A central objective is the translation of complex biological processes into reliable and usable information. To achieve this, imaging sensors, optical measurement techniques, and AI-supported analysis approaches are applied. The solutions developed are non-invasive, suitable for continuous use, and designed so that they do not interfere with ongoing operations.
Across all production and husbandry systems, the focus lies on the continuous observation and reliable evaluation of animal-related conditions. Digital methods automatically capture physiological, behavioral, and activity-based characteristics, enabling early detection of changes and interpretation within their biological context.
These condition assessments form an essential basis for herd and husbandry management. They support the continuous adjustment of housing conditions, feeding regimes, stocking densities, and management routines, and help identify deviations at an early stage so that they can be addressed in a targeted way. As a result, management shifts from reactive interventions toward continuous, condition-based control.

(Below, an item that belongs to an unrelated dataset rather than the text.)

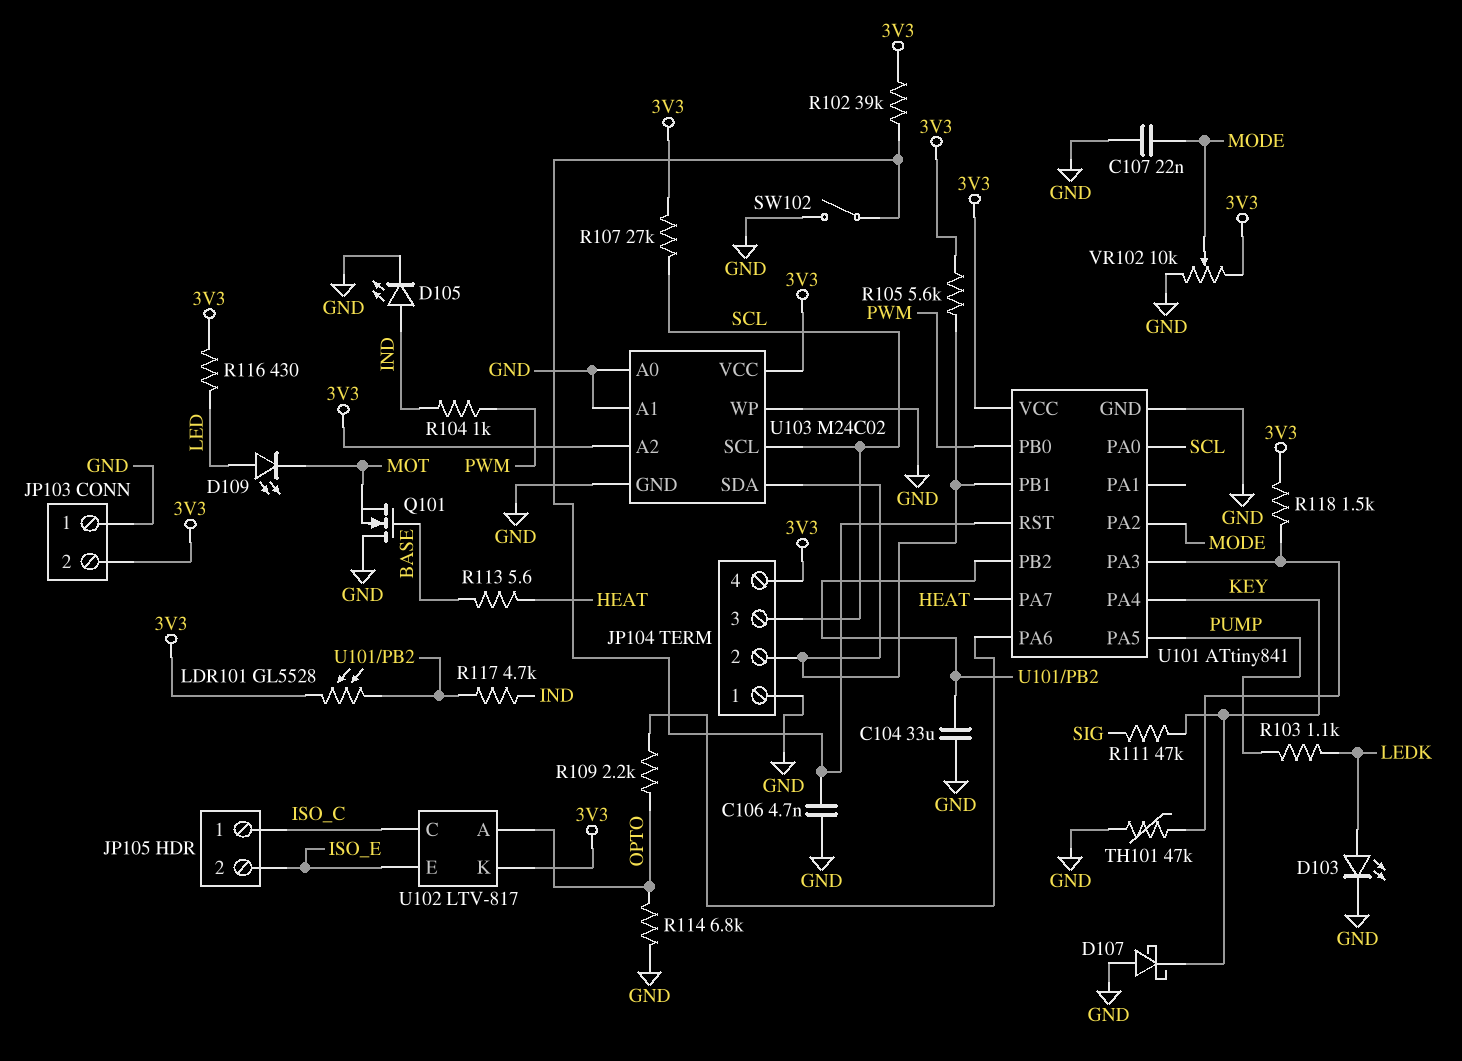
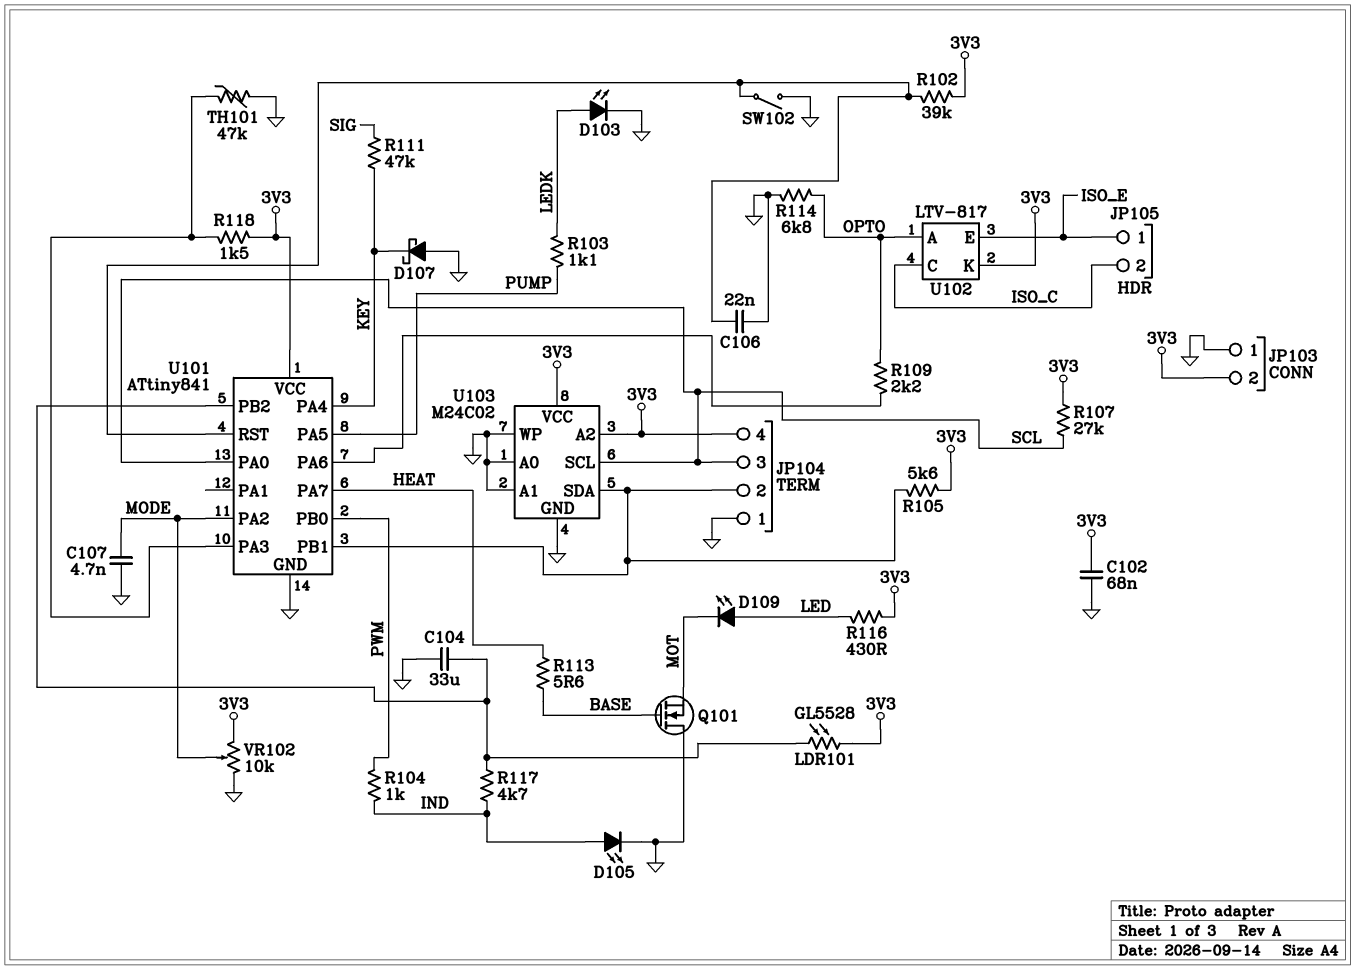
C102: none -> 68nF (3V3, GND)
C106: 4.7nF (GND, U101/RST) -> 22nF (GND, U101/RST)
C107: 22nF (GND, MODE) -> 4.7nF (GND, MODE)
JP105 pin 1: ISO_C -> ISO_E
JP105 pin 2: ISO_E -> ISO_C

A key design principle is the modular structure of the systems. Individual methods are developed so that they can function both as standalone applications and as components of integrated monitoring and management solutions. Testing takes place under real-world conditions in different production environments in order to consider robustness, transferability, and scalability from the outset.
At the same time, animal-related conditions are recorded and evaluated in a way that ensures comparability across time periods, animal populations, and production systems. This comparability allows biological variability to be distinguished from systemic effects, enables the classification of developments, and facilitates the transfer and scaling of digital solutions beyond individual sites.
The resulting information is not only relevant for operational management but can also be used beyond individual farms—for example to support audits and certifications, accompany approval and reporting procedures, or enable transparent communication along supply and marketing chains.
Projects in the Livestock field are therefore designed as exemplary implementations: they address concrete application cases while being methodologically structured so that the underlying approaches can be transferred to other species, husbandry systems, and production contexts.